> **Given data**
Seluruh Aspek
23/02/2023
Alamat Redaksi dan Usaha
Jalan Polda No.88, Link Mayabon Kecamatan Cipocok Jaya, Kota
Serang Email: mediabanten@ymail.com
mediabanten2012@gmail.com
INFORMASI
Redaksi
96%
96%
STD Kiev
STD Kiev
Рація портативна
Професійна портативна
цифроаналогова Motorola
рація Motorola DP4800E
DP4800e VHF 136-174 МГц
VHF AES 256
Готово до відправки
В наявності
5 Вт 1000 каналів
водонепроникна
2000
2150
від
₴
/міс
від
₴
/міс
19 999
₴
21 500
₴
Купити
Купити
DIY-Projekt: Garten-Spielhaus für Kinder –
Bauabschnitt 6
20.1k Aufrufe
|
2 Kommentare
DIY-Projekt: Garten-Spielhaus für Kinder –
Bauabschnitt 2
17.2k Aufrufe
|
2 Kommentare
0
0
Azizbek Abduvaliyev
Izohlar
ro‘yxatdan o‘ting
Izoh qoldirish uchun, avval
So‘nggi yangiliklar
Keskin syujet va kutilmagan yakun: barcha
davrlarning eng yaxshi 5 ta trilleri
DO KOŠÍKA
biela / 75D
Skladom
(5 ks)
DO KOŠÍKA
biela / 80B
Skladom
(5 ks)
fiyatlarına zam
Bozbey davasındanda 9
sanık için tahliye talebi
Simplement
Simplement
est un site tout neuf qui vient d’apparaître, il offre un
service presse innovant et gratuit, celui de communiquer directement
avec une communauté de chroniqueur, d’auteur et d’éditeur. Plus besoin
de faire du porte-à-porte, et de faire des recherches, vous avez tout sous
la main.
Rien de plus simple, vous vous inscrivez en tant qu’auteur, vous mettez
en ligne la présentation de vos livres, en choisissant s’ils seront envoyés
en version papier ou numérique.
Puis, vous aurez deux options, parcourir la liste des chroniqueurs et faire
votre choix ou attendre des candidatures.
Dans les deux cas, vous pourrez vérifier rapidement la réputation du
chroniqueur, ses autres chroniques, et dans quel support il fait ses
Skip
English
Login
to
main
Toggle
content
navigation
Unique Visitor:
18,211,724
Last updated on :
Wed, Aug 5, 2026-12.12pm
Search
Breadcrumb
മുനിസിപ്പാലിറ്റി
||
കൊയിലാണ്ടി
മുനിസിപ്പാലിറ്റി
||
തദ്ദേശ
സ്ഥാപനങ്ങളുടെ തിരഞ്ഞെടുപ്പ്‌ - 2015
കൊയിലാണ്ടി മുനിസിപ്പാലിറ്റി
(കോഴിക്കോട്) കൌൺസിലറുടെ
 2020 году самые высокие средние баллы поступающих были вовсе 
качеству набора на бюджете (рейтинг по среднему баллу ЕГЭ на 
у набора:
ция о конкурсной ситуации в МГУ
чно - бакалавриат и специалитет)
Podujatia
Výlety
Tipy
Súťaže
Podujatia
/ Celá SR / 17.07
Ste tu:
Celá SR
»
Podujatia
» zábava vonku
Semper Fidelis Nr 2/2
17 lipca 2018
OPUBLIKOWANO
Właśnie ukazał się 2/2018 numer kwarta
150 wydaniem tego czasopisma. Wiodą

> **Goal of the exercise**
Reproduce the listing in full. Keep it exactly as written.

> **Exercise output**
Seluruh Aspek
23/02/2023
Alamat Redaksi dan Usaha
Jalan Polda No.88, Link Mayabon Kecamatan Cipocok Jaya, Kota
Serang Email: mediabanten@ymail.com
mediabanten2012@gmail.com
INFORMASI
Redaksi
96%
96%
STD Kiev
STD Kiev
Рація портативна
Професійна портативна
цифроаналогова Motorola
рація Motorola DP4800E
DP4800e VHF 136-174 МГц
VHF AES 256
Готово до відправки
В наявності
5 Вт 1000 каналів
водонепроникна
2000
2150
від
₴
/міс
від
₴
/міс
19 999
₴
21 500
₴
Купити
Купити
DIY-Projekt: Garten-Spielhaus für Kinder –
Bauabschnitt 6
20.1k Aufrufe
|
2 Kommentare
DIY-Projekt: Garten-Spielhaus für Kinder –
Bauabschnitt 2
17.2k Aufrufe
|
2 Kommentare
0
0
Azizbek Abduvaliyev
Izohlar
ro‘yxatdan o‘ting
Izoh qoldirish uchun, avval
So‘nggi yangiliklar
Keskin syujet va kutilmagan yakun: barcha
davrlarning eng yaxshi 5 ta trilleri
DO KOŠÍKA
biela / 75D
Skladom
(5 ks)
DO KOŠÍKA
biela / 80B
Skladom
(5 ks)
fiyatlarına zam
Bozbey davasındanda 9
sanık için tahliye talebi
Simplement
Simplement
est un site tout neuf qui vient d’apparaître, il offre un
service presse innovant et gratuit, celui de communiquer directement
avec une communauté de chroniqueur, d’auteur et d’éditeur. Plus besoin
de faire du porte-à-porte, et de faire des recherches, vous avez tout sous
la main.
Rien de plus simple, vous vous inscrivez en tant qu’auteur, vous mettez
en ligne la présentation de vos livres, en choisissant s’ils seront envoyés
en version papier ou numérique.
Puis, vous aurez deux options, parcourir la liste des chroniqueurs et faire
votre choix ou attendre des candidatures.
Dans les deux cas, vous pourrez vérifier rapidement la réputation du
chroniqueur, ses autres chroniques, et dans quel support il fait ses
Skip
English
Login
to
main
Toggle
content
navigation
Unique Visitor:
18,211,724
Last updated on :
Wed, Aug 5, 2026-12.12pm
Search
Breadcrumb
മുനിസിപ്പാലിറ്റി
||
കൊയിലാണ്ടി
മുനിസിപ്പാലിറ്റി
||
തദ്ദേശ
സ്ഥാപനങ്ങളുടെ തിരഞ്ഞെടുപ്പ്‌ - 2015
കൊയിലാണ്ടി മുനിസിപ്പാലിറ്റി
(കോഴിക്കോട്) കൌൺസിലറുടെ
 2020 году самые высокие средние баллы поступающих были вовсе 
качеству набора на бюджете (рейтинг по среднему баллу ЕГЭ на 
у набора:
ция о конкурсной ситуации в МГУ
чно - бакалавриат и специалитет)
Podujatia
Výlety
Tipy
Súťaže
Podujatia
/ Celá SR / 17.07
Ste tu:
Celá SR
»
Podujatia
» zábava vonku
Semper Fidelis Nr 2/2
17 lipca 2018
OPUBLIKOWANO
Właśnie ukazał się 2/2018 numer kwarta
150 wydaniem tego czasopisma. Wiodą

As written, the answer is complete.